Outside of bedside rounds, collaboration happens through team debriefs after critical events, joint care planning meetings, shared electronic health records, and informal hallway conversations. The common thread is that no single profession controls the flow of information. A respiratory therapist’s observation carries the same weight as a physician’s when it’s relevant to the patient’s situation.

What Gets in the Way

Despite its benefits, interprofessional collaboration faces persistent barriers at every level. A comprehensive overview of reviews published in the International Journal of Integrated Care identified the most common ones.

At the system level, the biggest obstacles are financial: lack of long-term funding, inadequate reimbursement policies, and payment structures that don’t reward team-based care. There’s also a shortage of political and institutional leadership to support expanding professional roles.

At the organizational level, lack of time is a major factor. Clinicians already stretched thin don’t have protected time for team meetings or collaborative planning. Insufficient training in how to actually work across disciplines compounds the problem. Many nurses and physicians graduate without ever having been formally taught interprofessional skills.

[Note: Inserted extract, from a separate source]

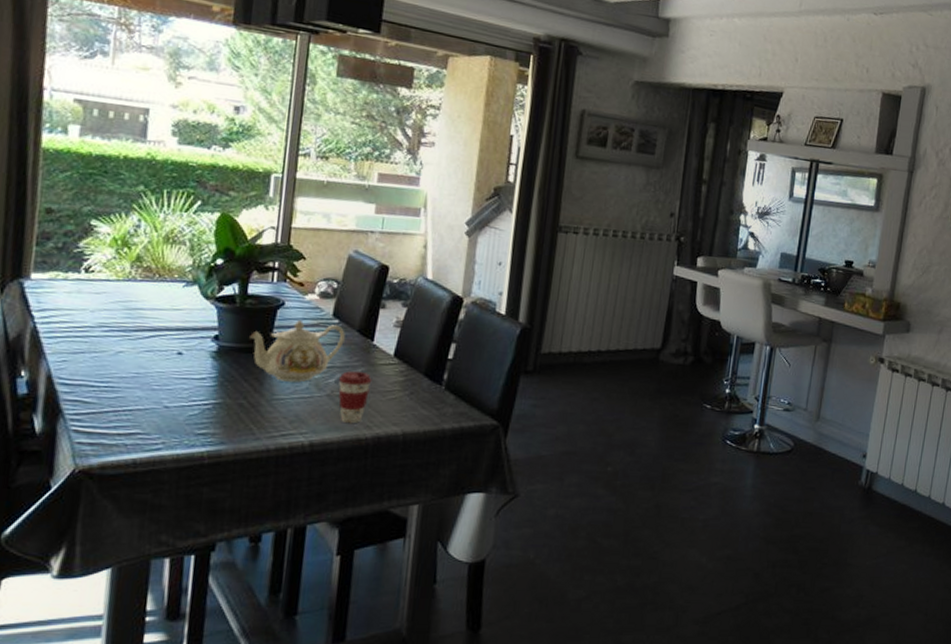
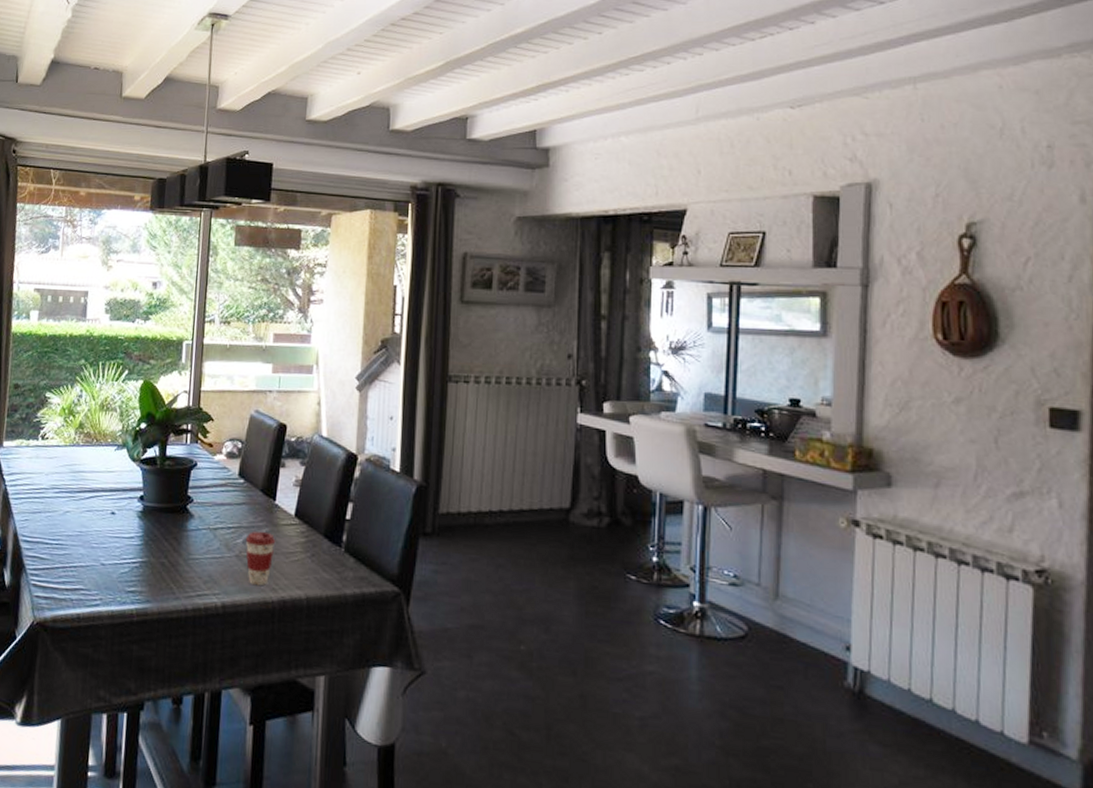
teapot: present [250,319,345,383] -> none [169,479,250,542]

The most deeply rooted barriers are relational. Power imbalances between professions, especially between physicians and everyone else, create hierarchies that discourage open communication. When role boundaries are unclear, professionals may fear losing territory or professional identity, leading them to undervalue what colleagues from other disciplines contribute. Some individuals simply doubt that collaboration is worth the effort, or resist changing routines that feel efficient even if they aren’t.

The Nurse’s Role in Leading Collaboration

The American Nurses Association includes collaboration as one of its standards of professional performance, establishing it as an expectation for all registered nurses rather than an optional skill. Nurses are positioned to be natural leaders in interprofessional work because of their continuous presence at the bedside and their role as the connective tissue between patients and the rest of the care team.

In practice, this means nurses often initiate communication with other disciplines, coordinate the timing of interventions, advocate for the patient’s preferences during team discussions, and flag early warning signs that prompt changes in the care plan. The interprofessional framework isn’t about flattening professional distinctions. It’s about making sure every team member’s expertise actually reaches the patient. Nurses, by the nature of their role, are often the ones who make that happen.